Restate the records in full, keeping every word as it is.

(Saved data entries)

- - - -

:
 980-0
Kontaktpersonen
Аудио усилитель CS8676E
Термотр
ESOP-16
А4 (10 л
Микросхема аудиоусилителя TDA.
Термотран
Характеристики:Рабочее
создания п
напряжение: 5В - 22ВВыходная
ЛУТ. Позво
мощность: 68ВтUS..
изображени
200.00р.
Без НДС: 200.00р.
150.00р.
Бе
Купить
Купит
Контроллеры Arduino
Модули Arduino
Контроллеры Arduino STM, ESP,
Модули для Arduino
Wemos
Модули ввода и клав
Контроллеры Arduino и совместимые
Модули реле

- - - -

WRITTEN ANSWER =>
:
 980-0
Kontaktpersonen
Аудио усилитель CS8676E
Термотр
ESOP-16
А4 (10 л
Микросхема аудиоусилителя TDA.
Термотран
Характеристики:Рабочее
создания п
напряжение: 5В - 22ВВыходная
ЛУТ. Позво
мощность: 68ВтUS..
изображени
200.00р.
Без НДС: 200.00р.
150.00р.
Бе
Купить
Купит
Контроллеры Arduino
Модули Arduino
Контроллеры Arduino STM, ESP,
Модули для Arduino
Wemos
Модули ввода и клав
Контроллеры Arduino и совместимые
Модули реле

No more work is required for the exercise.